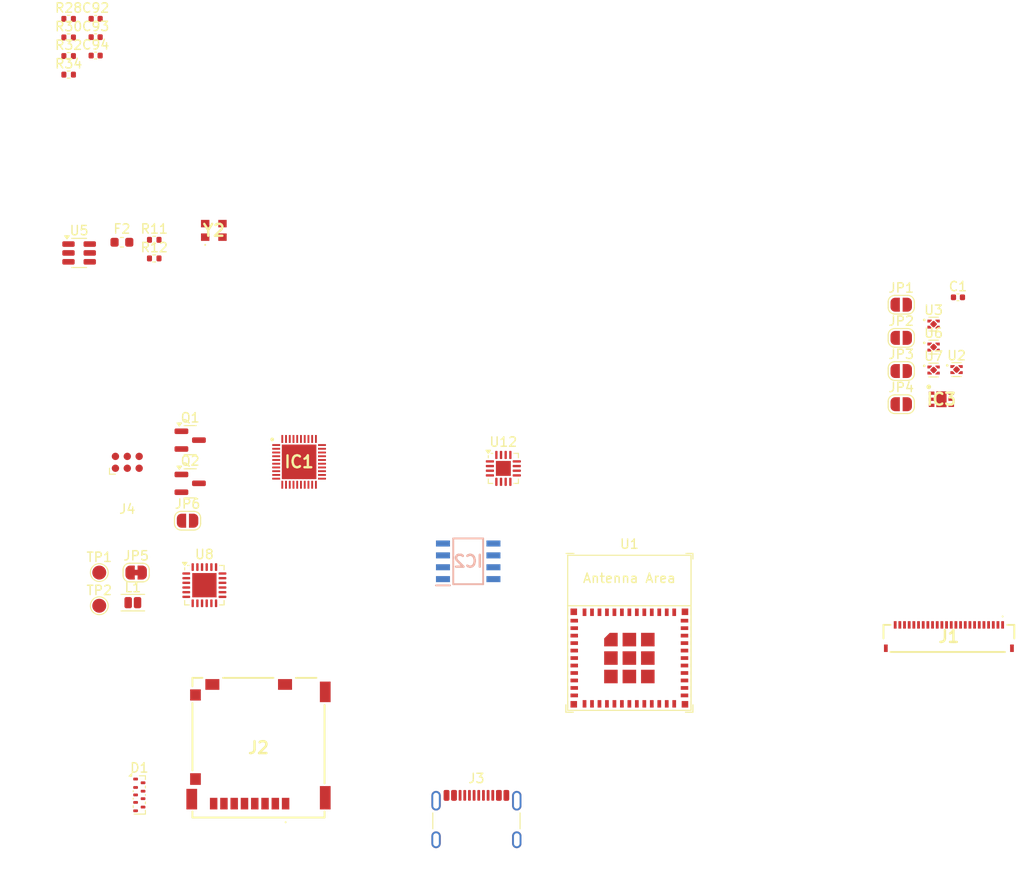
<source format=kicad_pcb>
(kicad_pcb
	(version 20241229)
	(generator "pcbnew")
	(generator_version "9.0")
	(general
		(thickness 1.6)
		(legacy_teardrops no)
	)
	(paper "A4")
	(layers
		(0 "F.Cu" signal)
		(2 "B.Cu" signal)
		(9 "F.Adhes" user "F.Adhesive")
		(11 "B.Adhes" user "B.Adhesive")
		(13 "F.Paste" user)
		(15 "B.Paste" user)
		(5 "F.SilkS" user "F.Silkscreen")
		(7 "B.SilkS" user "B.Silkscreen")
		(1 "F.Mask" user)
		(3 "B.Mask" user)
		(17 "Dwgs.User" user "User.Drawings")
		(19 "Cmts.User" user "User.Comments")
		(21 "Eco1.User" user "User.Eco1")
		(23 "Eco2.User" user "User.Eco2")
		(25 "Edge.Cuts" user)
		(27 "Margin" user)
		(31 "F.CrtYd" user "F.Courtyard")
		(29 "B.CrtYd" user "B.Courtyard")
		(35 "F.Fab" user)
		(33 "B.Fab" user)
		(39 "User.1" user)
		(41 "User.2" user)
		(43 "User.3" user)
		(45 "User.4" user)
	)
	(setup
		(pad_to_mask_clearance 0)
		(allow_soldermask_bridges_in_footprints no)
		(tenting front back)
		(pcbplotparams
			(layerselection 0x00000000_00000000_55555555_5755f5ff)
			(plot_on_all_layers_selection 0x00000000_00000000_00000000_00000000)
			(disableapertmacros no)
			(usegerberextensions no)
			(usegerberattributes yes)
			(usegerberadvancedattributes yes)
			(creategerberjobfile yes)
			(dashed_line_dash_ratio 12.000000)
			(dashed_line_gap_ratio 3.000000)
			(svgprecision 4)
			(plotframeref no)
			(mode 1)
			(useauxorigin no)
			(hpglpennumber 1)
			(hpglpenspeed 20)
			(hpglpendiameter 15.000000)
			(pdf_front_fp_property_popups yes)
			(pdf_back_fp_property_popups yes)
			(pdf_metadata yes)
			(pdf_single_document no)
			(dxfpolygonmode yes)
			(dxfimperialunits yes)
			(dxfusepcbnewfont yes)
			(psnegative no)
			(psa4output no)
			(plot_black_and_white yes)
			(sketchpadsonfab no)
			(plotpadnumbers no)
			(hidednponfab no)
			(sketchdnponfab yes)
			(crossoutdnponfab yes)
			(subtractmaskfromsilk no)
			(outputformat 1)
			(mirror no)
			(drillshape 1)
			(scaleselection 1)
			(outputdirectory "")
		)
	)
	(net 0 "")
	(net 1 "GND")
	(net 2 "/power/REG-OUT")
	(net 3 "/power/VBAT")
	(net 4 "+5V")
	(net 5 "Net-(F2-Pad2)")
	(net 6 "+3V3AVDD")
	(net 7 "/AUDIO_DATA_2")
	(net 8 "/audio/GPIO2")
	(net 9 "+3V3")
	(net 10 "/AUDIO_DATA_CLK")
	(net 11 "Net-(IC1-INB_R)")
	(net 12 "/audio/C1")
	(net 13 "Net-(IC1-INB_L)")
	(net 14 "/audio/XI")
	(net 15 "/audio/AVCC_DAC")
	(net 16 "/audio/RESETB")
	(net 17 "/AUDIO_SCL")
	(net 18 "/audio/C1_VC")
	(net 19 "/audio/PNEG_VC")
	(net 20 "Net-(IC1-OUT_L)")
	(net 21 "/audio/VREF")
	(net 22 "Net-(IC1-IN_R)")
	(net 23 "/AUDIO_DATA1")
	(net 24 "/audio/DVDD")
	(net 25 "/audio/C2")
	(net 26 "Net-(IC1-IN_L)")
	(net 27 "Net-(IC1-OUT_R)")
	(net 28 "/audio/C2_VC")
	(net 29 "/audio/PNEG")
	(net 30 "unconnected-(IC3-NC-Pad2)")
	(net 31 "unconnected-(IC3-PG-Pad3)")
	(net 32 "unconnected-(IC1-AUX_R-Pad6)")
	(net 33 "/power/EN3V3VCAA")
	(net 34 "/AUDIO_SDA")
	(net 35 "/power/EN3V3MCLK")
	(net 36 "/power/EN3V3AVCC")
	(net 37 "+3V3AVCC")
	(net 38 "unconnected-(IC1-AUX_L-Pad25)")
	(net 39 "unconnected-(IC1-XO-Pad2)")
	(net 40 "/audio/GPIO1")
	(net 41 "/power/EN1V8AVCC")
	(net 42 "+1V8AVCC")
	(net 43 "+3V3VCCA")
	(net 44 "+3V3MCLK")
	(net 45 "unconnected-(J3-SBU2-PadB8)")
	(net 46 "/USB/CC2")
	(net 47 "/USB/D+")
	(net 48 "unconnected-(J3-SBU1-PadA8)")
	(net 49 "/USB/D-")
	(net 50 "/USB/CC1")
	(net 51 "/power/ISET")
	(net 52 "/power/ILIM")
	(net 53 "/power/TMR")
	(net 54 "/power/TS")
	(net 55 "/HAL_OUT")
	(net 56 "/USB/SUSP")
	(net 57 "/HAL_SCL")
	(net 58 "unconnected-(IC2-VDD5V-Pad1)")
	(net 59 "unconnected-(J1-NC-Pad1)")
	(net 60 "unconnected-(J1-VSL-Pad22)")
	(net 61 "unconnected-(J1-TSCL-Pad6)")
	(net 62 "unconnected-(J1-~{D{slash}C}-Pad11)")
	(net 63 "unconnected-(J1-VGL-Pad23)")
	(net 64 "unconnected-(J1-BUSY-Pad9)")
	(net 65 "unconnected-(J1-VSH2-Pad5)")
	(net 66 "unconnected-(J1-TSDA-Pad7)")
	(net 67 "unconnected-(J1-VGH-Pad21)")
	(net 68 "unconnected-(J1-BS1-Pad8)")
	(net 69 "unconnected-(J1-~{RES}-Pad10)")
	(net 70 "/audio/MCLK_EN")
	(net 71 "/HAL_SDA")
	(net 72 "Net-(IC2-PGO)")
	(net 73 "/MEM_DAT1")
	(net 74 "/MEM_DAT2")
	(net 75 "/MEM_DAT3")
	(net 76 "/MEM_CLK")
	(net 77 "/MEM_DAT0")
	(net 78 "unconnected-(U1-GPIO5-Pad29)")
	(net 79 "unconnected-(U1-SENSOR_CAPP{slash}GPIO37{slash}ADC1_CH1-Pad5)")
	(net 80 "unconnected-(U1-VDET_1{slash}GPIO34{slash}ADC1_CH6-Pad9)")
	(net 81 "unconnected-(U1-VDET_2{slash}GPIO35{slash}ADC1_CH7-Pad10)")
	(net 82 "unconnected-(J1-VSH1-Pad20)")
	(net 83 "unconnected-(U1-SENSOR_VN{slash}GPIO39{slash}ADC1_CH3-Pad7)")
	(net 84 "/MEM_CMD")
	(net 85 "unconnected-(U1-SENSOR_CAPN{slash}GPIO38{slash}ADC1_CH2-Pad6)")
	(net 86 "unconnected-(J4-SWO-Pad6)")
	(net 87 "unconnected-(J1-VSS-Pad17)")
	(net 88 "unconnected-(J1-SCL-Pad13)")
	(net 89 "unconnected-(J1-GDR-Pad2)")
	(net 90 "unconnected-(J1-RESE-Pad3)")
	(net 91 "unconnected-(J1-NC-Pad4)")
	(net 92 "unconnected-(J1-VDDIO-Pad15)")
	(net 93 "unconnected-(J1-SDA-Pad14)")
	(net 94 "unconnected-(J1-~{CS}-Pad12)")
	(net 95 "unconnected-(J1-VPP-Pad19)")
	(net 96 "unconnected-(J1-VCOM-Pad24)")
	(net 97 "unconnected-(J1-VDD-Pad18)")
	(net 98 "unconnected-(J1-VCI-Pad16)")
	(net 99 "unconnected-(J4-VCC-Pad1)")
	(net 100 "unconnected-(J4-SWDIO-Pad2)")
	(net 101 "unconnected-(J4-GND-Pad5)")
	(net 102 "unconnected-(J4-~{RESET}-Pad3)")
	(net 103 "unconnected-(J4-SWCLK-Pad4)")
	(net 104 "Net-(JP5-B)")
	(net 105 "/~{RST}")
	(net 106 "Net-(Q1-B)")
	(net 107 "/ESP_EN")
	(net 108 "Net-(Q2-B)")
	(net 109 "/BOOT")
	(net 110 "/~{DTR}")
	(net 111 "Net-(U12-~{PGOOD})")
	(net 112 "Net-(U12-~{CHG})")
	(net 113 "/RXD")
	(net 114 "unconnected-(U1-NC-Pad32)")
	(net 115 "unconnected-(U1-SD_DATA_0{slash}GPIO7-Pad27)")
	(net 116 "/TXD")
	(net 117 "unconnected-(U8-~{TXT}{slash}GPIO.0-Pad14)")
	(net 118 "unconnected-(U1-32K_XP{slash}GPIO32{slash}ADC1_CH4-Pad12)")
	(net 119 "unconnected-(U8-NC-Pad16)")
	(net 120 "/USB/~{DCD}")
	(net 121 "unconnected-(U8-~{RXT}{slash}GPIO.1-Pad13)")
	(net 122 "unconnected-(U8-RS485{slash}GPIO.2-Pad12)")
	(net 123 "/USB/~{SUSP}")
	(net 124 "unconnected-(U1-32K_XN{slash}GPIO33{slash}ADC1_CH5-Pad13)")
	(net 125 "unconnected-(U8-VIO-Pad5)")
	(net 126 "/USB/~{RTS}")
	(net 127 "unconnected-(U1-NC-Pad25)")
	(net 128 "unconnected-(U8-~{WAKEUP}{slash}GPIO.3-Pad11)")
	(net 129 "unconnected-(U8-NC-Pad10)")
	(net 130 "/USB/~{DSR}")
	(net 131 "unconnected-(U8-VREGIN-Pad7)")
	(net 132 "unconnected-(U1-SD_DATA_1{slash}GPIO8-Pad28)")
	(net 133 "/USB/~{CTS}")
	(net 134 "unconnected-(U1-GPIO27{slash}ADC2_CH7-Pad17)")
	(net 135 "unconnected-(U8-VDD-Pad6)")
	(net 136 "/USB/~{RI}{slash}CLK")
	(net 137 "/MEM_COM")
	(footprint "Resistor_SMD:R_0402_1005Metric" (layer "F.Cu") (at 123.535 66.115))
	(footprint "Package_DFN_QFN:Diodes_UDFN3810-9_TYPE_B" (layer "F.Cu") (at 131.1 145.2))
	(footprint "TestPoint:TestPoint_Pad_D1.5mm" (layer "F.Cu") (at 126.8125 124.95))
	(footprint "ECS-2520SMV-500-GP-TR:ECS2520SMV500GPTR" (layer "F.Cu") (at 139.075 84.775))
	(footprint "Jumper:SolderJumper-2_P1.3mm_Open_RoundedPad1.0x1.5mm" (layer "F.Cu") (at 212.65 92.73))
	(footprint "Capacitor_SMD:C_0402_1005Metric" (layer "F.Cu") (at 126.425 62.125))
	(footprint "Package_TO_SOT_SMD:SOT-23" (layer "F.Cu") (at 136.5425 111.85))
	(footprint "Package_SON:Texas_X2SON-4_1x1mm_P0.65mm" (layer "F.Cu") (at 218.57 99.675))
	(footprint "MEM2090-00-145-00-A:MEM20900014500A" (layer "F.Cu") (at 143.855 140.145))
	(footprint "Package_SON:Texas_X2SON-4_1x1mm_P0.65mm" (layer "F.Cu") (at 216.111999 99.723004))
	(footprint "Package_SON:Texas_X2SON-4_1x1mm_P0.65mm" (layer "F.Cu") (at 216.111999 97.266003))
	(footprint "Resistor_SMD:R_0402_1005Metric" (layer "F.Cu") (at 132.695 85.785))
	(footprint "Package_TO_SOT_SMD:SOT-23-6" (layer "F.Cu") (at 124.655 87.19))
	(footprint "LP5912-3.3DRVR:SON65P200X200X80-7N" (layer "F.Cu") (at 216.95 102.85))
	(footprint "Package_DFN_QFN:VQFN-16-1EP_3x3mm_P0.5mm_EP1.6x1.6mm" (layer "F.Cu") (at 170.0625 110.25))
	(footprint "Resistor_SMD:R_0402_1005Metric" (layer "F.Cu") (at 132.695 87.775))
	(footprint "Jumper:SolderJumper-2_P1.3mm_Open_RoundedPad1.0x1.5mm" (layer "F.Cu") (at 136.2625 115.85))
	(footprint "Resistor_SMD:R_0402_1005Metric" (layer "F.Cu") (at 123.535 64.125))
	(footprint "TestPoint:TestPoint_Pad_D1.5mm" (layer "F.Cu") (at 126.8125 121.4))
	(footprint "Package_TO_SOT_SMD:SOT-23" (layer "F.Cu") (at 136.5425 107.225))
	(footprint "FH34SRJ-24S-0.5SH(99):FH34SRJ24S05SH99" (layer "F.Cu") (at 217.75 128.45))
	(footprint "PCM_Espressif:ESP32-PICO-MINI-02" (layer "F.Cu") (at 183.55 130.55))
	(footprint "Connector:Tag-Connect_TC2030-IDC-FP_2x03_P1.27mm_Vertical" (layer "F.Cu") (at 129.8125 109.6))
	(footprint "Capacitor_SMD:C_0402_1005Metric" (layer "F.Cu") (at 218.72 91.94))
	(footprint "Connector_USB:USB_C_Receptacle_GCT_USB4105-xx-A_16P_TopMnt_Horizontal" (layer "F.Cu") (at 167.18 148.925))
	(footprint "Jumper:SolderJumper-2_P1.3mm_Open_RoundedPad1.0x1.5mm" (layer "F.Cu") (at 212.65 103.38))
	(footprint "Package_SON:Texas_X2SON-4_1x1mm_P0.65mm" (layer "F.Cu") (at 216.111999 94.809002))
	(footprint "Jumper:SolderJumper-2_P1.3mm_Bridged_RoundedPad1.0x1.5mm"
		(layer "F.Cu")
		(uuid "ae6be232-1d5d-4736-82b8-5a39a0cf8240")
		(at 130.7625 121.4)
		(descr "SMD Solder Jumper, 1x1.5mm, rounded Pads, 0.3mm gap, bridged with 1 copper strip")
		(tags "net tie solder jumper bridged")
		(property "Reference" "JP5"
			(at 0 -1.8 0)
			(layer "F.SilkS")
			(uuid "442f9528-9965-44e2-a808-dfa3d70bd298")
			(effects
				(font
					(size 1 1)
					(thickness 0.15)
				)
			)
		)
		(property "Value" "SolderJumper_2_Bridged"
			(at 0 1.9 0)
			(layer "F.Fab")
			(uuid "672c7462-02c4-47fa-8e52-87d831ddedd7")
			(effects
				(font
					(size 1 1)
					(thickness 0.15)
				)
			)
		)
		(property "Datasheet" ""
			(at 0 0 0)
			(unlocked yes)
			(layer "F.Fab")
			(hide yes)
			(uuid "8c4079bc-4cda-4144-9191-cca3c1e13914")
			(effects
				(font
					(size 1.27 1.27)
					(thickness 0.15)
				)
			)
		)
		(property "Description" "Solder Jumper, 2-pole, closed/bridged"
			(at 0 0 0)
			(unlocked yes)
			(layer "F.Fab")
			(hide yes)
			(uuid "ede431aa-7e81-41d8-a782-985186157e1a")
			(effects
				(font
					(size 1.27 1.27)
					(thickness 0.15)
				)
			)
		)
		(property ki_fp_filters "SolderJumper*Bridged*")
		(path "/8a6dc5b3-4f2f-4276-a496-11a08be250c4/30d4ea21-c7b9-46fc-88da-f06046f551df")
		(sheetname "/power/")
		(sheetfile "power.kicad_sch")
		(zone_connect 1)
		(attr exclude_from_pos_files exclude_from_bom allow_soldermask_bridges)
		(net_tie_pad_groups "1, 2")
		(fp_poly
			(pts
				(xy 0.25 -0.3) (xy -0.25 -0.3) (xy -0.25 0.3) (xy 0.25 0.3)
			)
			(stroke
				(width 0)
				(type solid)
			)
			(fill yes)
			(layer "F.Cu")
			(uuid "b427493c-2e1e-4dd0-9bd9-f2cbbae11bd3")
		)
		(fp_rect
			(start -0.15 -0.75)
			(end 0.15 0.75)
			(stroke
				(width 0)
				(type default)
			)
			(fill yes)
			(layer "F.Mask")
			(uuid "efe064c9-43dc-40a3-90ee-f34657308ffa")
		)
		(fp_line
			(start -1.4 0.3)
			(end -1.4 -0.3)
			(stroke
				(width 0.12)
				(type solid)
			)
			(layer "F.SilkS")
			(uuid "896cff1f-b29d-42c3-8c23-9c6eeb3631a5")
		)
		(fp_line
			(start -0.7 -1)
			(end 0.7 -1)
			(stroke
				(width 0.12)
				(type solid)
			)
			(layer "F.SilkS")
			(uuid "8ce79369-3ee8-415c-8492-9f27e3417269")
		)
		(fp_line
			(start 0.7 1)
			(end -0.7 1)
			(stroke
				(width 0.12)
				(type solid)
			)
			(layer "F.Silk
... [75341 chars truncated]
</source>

▬▬▬▬▬▬▬▬▬▬

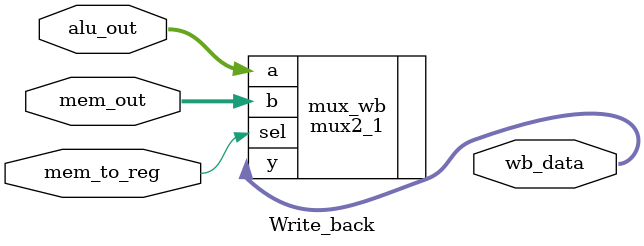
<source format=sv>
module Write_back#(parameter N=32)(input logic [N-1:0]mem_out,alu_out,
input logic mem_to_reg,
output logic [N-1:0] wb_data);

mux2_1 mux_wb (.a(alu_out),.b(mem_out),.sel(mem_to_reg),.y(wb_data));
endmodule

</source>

▬▬▬▬▬▬▬▬▬▬

Assignment.
Every line containing the word "TestPoint" must be copied from the material above.

Written reply.
	(footprint "TestPoint:TestPoint_Pad_D1.5mm" (layer "F.Cu") (at 126.8125 124.95))
	(footprint "TestPoint:TestPoint_Pad_D1.5mm" (layer "F.Cu") (at 126.8125 121.4))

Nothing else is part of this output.